Automated Apathy
The Veldt and There Will Come Soft Rains are set in smart homes, a concept heavily featured across Bradbury’s work. While there are small differences between the two, both homes contain a fully automated kitchen, a talking clock, and most notably a nursery that transforms into a hyperrealistic scenery of the occupant's choice. Though the two short stories describe circumstances that differ largely, they make several similar points.
The Veldt takes place in the fully automated “Happylife Home” belonging to the Hadley family. The family consists of parents George and Lydia and their children Wendy and Peter. As their house completes nearly every task for them, the adult Hadleys are left feeling useless and dissatisfied with their life. On the other hand, they have noticed their children have taken up an unhealthy fixation on the goriest details of an African veldt, which manifests itself within their nursery. George and Lydia begin to have a growing paranoia that the images in the nursery are more than just an illusion. Tragically, their fears become reality when the lions emerge from their virtual reality to devour them; something their children had manifested repeatedly over the past few months.
Though the parents met a rather unfortunate ending, they themselves are somewhat to blame, as they neglected their duties as parents, leaving their children to be raised by their nursery and the other various smart technologies within their home. As they began to limit their children’s interaction with the technology that raised them, Wendy and Peter’s limited relationship with their parents became further estranged. While it is unclear how real lions became of virtual technology, it is assumed that the nursery worked to eliminate George and Lydia, perceiving them as a threat to both the children and itself.
Differently, There Will Come Soft Rains occurs without the presence of any humans, emphasizing the true autonomy of an automated home. Taking place post-nuclear fallout, the images of its former occupants are plastered in soot on the home’s exterior wall. Despite their abrupt demise, the house continues on with its functions, as usual, preparing food and cleaning as though nothing ever happened.
It is unclear how the structure remains intact after all the surrounding buildings have been destroyed by nuclear fallout. It can be assumed to have some correlation to the home’s obsession with self-preservation, to the point of indifference to nature and living things: slamming its shutters the moment a bird lands on the window and ignoring the family’s dog until it passes away, at which time it dissects and discards of its remains using tiny electric mice. Despite the home’s frivolous efforts to remain intact, a fell tree begins a fire in the house, ultimately destroying most of the structure. There is a strong sense of irony in the fact that the home manages to survive man’s deadliest creation, the nuclear bomb; yet is decimated by fire, a natural element.

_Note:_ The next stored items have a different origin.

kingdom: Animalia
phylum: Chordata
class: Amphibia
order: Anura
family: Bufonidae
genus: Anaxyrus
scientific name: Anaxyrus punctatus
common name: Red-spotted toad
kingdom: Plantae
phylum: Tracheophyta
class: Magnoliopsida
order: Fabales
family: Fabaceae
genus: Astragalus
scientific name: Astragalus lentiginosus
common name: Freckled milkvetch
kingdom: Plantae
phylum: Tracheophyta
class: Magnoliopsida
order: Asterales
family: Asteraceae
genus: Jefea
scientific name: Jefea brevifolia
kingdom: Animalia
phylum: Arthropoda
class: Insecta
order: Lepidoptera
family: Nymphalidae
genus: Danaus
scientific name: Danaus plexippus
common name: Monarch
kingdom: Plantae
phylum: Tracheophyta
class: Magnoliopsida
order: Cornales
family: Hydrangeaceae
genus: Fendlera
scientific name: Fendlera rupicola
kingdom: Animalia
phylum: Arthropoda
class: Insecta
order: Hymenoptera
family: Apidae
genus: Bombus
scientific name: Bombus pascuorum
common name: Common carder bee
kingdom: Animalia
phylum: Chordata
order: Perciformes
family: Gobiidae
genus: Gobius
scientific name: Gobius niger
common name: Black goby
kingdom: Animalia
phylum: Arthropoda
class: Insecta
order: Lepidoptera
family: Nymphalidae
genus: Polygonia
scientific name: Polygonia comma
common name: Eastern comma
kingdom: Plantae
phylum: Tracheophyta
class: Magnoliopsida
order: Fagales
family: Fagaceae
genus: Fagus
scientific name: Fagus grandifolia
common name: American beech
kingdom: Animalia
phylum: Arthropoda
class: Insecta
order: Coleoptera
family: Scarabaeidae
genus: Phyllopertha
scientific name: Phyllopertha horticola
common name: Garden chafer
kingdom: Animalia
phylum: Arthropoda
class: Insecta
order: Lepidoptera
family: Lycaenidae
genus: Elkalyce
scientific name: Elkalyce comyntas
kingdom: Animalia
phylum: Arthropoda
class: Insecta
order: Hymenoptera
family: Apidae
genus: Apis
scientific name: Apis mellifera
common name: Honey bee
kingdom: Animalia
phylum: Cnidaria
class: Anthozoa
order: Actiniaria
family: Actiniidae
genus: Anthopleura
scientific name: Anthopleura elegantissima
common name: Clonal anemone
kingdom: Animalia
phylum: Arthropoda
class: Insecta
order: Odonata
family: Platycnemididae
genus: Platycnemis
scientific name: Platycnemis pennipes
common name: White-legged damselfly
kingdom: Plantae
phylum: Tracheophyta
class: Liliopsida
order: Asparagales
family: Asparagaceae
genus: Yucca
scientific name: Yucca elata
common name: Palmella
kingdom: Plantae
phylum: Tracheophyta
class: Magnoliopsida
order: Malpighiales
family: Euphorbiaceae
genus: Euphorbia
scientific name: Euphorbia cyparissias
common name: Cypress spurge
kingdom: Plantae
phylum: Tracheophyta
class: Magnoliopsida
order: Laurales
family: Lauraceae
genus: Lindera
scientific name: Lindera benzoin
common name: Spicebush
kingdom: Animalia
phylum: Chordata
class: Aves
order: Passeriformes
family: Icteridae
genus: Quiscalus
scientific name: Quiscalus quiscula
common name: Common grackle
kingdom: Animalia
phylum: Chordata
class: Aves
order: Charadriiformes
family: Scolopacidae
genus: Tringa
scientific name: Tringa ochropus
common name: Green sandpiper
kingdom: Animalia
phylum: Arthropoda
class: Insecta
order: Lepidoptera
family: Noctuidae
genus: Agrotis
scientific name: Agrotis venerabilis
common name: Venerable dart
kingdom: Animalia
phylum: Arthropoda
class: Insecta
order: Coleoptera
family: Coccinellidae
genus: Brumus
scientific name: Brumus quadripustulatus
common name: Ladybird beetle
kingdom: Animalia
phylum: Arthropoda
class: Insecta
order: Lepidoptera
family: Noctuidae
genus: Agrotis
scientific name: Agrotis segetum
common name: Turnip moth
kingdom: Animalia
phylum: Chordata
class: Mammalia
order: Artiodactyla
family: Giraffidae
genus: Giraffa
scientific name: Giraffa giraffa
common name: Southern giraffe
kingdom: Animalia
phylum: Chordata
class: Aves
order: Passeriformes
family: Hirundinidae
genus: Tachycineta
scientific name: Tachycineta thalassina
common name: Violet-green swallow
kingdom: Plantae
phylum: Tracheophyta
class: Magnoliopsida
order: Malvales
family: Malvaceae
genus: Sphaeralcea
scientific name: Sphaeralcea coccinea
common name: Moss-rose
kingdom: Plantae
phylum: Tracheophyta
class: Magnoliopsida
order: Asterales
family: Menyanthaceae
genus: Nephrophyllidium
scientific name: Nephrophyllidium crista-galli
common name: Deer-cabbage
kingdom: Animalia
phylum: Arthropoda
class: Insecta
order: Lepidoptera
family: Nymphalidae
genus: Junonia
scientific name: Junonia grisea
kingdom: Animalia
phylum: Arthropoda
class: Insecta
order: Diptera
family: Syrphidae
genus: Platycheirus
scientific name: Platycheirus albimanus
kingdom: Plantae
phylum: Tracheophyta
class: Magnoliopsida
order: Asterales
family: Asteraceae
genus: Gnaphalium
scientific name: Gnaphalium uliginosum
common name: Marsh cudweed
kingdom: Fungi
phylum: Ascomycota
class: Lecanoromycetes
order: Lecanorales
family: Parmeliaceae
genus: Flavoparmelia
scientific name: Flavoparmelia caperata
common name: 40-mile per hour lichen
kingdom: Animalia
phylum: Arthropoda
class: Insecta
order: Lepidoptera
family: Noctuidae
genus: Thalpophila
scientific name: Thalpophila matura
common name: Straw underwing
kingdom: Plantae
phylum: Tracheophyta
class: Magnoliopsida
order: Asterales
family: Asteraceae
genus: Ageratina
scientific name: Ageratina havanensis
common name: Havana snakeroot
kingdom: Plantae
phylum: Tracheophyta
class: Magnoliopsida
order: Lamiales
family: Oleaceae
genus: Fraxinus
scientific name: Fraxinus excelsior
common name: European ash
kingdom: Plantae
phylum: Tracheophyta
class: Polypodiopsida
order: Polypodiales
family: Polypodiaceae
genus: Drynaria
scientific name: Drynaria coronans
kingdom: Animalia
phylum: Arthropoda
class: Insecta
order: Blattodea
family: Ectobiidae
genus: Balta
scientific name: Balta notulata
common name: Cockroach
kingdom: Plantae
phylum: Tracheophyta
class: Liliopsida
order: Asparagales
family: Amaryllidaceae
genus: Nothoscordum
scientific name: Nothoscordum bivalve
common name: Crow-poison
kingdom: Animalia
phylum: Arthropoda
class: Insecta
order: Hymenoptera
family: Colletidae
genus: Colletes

The two stories take place in similar homes, telling uniquely tragic stories both reflecting the apathy of smart technology through disregard for living things. The technologies described have an eerie accuracy for mid-century literature; accurately describing some of the technology existing within many homes today. While we don't have virtual reality nurseries or stoves that cook food for you, many people have some form of a virtual assistant in the form of a dedicated device like Alexa and Google Home, or Siri on smartphones.